• **Data for review**:
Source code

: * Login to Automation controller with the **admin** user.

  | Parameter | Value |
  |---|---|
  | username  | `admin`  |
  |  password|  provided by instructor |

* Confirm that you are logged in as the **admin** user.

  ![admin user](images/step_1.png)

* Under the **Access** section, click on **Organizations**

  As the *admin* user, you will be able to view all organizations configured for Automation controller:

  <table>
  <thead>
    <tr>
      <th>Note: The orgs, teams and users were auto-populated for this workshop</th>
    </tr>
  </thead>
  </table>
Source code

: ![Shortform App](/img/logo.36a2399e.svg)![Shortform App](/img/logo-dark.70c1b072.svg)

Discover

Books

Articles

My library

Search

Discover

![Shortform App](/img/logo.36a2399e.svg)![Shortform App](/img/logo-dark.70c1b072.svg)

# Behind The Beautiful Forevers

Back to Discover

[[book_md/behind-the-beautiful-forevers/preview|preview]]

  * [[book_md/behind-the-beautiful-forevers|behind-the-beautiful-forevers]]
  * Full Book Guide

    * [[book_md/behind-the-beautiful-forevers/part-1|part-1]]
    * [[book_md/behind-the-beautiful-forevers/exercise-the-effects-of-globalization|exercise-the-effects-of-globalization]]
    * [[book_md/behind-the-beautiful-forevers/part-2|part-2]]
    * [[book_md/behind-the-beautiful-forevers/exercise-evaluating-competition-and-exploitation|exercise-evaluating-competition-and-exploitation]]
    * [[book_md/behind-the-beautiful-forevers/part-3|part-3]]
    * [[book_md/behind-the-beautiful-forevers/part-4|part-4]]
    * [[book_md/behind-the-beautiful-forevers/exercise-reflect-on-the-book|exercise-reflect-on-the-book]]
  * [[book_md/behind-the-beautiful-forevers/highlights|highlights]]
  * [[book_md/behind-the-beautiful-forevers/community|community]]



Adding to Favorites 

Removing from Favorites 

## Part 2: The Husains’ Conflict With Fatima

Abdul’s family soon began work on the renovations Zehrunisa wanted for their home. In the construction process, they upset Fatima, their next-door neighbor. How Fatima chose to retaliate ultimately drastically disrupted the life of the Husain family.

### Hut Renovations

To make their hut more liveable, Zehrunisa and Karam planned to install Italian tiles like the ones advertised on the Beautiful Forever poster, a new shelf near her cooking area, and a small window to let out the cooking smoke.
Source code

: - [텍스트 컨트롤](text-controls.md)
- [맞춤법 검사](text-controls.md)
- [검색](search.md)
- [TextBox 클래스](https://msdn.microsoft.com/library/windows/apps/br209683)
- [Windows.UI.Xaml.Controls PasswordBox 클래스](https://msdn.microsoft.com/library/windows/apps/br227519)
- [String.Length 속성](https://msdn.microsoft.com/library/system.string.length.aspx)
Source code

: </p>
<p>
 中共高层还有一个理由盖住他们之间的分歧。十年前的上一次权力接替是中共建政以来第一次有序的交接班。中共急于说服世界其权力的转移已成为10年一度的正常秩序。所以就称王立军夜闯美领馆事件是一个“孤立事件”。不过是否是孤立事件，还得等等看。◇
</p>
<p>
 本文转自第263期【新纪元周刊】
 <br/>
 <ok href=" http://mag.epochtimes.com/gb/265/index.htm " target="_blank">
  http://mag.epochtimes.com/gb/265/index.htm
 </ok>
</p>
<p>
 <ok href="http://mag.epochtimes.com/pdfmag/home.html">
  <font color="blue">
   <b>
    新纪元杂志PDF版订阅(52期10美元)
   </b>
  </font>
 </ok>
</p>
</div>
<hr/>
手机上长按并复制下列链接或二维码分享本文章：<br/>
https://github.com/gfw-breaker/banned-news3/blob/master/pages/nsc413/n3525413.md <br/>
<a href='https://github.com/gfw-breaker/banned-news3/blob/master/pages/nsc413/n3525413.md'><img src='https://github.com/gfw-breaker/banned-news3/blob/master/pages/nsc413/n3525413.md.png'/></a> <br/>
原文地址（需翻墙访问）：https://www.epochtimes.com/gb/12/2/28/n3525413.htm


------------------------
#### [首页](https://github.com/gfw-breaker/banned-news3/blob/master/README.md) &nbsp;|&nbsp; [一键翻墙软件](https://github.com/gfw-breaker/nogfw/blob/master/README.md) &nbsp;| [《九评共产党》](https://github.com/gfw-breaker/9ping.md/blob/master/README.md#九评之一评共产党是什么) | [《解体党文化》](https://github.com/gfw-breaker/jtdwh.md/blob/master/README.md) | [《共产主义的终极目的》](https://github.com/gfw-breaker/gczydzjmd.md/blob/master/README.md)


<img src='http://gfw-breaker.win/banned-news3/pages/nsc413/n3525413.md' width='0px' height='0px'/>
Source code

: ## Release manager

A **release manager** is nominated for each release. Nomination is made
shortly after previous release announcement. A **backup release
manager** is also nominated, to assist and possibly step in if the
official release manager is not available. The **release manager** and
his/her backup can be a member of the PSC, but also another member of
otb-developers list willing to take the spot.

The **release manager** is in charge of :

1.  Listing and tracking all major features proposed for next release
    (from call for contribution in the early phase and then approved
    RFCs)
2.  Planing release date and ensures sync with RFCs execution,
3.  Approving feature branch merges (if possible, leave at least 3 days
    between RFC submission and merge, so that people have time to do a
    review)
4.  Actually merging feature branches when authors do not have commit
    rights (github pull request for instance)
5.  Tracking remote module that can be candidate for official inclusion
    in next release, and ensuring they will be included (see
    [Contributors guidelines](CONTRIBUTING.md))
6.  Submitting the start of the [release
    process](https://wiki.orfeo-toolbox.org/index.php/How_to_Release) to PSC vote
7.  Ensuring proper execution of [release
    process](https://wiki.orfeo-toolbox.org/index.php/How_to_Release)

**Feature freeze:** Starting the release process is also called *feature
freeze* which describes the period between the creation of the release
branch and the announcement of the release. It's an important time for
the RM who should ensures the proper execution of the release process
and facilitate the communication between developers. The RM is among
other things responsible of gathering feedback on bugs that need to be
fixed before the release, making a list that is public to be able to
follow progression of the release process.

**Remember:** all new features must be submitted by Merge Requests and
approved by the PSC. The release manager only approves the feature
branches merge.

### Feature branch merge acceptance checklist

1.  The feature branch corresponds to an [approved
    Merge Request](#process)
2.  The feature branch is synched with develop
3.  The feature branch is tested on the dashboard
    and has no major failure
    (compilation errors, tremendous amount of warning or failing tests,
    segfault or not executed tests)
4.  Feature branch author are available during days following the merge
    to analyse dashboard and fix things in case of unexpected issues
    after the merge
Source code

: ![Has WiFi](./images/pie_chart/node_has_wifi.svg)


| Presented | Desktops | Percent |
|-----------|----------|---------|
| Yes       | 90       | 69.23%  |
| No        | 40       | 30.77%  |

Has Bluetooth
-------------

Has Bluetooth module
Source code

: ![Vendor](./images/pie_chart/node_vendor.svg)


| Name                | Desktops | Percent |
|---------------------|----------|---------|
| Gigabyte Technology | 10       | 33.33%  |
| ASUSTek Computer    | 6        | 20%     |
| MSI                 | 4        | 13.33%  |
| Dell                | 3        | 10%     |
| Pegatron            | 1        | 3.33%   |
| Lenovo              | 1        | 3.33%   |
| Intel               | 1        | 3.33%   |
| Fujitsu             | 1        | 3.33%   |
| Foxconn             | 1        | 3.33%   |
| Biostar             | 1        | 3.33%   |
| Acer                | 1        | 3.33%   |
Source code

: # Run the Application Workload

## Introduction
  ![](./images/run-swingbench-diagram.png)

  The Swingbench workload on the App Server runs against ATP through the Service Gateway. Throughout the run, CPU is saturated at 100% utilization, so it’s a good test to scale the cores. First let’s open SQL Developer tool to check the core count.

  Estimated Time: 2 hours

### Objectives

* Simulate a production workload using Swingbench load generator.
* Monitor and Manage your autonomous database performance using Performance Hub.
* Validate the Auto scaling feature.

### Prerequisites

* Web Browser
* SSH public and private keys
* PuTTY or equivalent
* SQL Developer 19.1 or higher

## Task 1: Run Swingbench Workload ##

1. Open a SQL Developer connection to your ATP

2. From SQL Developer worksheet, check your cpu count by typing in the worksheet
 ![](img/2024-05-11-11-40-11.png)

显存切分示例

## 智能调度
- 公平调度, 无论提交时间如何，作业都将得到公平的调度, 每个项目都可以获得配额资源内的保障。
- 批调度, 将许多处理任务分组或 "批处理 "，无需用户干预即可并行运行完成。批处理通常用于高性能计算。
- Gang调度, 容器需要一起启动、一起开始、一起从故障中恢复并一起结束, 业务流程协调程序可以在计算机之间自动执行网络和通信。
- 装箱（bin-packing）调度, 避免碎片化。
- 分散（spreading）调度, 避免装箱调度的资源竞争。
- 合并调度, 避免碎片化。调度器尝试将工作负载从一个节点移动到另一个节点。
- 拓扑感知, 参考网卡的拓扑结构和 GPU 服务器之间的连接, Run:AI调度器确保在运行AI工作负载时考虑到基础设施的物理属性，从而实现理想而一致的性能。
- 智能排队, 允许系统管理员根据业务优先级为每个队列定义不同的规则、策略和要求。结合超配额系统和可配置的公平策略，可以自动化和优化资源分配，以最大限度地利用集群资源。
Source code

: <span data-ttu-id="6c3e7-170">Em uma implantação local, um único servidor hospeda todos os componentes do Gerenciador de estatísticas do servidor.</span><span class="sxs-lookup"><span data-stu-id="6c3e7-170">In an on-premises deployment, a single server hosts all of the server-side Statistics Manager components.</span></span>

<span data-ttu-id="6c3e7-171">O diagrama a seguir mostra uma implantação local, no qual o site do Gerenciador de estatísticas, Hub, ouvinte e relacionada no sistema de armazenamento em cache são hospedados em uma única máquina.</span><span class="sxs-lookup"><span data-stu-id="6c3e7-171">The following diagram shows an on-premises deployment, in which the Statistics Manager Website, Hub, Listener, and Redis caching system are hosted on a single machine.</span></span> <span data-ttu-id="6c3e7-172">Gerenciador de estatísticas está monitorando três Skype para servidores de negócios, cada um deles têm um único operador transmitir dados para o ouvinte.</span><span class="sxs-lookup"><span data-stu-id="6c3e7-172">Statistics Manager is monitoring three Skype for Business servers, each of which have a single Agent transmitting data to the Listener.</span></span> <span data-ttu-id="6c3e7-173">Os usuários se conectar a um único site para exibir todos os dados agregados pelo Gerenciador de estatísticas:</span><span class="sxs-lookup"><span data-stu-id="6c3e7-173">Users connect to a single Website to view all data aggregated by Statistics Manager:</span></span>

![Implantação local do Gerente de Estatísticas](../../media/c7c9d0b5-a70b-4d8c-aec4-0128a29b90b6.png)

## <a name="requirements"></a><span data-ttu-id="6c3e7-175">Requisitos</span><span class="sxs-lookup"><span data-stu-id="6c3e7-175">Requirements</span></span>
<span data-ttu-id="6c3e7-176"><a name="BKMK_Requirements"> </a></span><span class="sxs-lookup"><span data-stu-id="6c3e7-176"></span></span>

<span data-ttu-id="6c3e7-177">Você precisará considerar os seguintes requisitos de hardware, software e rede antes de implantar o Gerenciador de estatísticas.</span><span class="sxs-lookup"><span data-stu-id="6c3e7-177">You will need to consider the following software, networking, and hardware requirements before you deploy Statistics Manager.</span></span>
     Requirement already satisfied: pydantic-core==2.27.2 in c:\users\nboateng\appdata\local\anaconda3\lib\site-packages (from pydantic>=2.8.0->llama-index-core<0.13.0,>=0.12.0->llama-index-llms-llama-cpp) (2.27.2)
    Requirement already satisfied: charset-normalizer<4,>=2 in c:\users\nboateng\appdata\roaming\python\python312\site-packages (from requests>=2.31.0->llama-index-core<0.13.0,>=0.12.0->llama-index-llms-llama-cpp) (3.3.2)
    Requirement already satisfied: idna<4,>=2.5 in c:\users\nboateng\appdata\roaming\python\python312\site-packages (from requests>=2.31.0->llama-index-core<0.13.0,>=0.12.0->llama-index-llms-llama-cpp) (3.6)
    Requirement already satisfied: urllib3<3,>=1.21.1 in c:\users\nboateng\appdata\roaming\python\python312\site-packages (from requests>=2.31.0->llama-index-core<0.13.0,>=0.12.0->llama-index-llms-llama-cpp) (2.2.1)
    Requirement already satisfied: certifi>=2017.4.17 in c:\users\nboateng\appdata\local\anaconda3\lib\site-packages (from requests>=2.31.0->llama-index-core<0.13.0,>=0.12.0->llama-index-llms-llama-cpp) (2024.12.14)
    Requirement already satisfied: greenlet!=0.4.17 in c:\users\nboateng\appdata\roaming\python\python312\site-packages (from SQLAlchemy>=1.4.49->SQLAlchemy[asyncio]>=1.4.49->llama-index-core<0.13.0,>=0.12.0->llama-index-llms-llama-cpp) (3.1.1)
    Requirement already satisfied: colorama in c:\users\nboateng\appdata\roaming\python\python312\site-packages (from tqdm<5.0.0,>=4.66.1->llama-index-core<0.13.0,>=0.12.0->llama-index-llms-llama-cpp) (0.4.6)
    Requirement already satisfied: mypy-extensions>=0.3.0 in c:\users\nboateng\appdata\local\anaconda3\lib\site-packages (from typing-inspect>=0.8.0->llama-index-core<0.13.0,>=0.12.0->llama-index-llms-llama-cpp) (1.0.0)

• **Exercise requirements**:
Above are the records; report each line in them that includes the word "developers".

• **Result**:
otb-developers list willing to take the spot.
and facilitate the communication between developers. The RM is among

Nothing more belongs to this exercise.